Bu örnek düzende alanında derinlemesine şekilde yetkinlik kazanmış ve inovasyon gerçekleştirmiş bir uzmana yani bir Virtüöze saatlik çalışması karşılığında 315 TL ödediğimizde aylık ortalamada 180 saat üzerinden (ayın dört hafta olduğu ve haftada 45 saat çalışıldığı durumda) o kişinin esasen bir ayını brüt 56.700 TL üzerinden değerlemiş oluyoruz. Uzman eğer isterse kendi özel ihtiyaçları doğrultusunda mesai saati dışına ilave işler alarak ek prim de kazanabilir. Böylece kazancını brüt bazda 70-80 Bin TL tutara kadar yükseltebilir. Bu tutar söz gelimi iki kişinin bu şartlarda çalıştığı bir ailenin iki çocuğuna birden iyi bir eğitim aldırması, her aile ferdinin kendine has bir hobisinin olması, kendini geliştirebilmesi ve gerçekleştirebilmesi için kaynak ayırması, ailenin her yıl tatile çıkması ve yaşam süresi içerisinde bir ev ve bir arabanın mülkiyetini edilebilmesi için yeterlidir.

 

Kurumun çalışanlarına bunların üzerindeki tutarları hedef göstermesi çalışanın manifesto ve değerlerden ziyade paraya odaklanmasına ve stoklamayı öncelik edinmesine sebebiyet verir. Oysa bir çok farklı araştırma primlerin sağladığı motivasyonun gecici olduğunu ve çalışanların esasen adanabilecekleri bir amacın ve deneyimin peşinde olduklarını ortaya koymaktadır.
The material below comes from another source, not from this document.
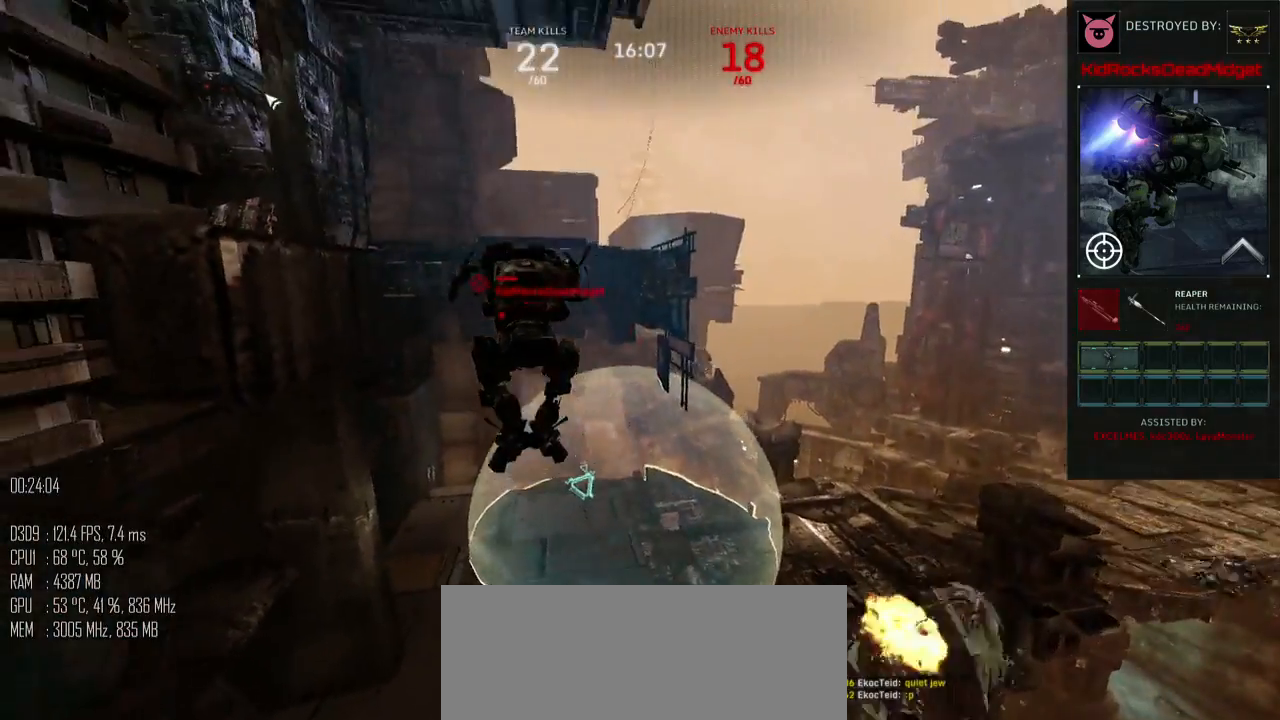
{"keys": [], "mouse": [], "mouse_move": "left", "events": []}
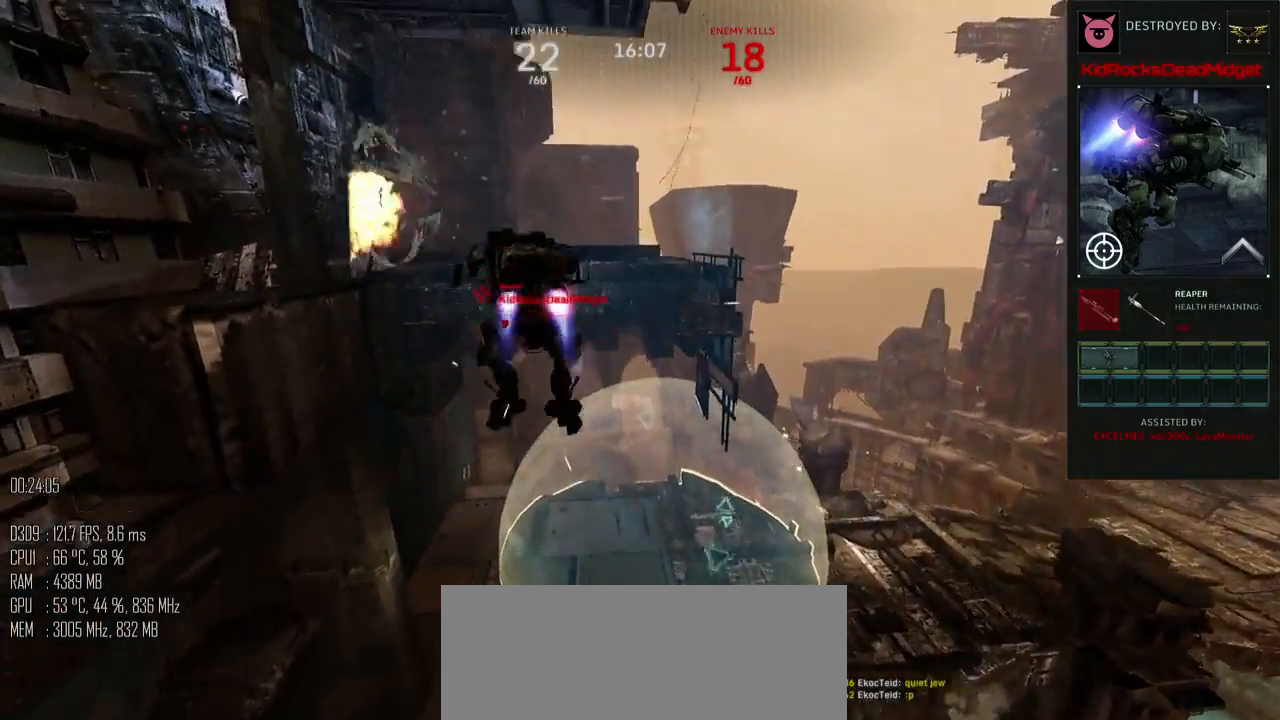
{"keys": [], "mouse": [], "mouse_move": "left", "events": []}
Bu Saatlik Ücretler ile Çalışanlar Tüm İhtiyaçlarını Karşılayabilir mi?

Peki, Neden Yatırım Almıyoruz?

Şirketler manifestosuna ve değerlerine özgürce bağlı kalabilmek adına VC fonlarından yatırım almamalı ve özel şirketlerin sponsorluğunu (himaye) kabul etmemeliler. Kurumun tek geliri müşterileridir. Müşterilerden elde edilen kâr, müşteriye verilecek emek (değişken gider) oranında ve yalnızca ilgili hizmetin daha geniş kitlelere sunulabilmesi maksadıyla manifesto kapsamında yatırıma harcanmalıdır. Şirket sahibi diğer üst düzey yöneticilerle aynı maaş almalıdır. Bunun dışında kurucular ve üst yönetim kârdan pay almamalı ve kârı şahsi ihtiyaçları uğruna kullanmamalıdır.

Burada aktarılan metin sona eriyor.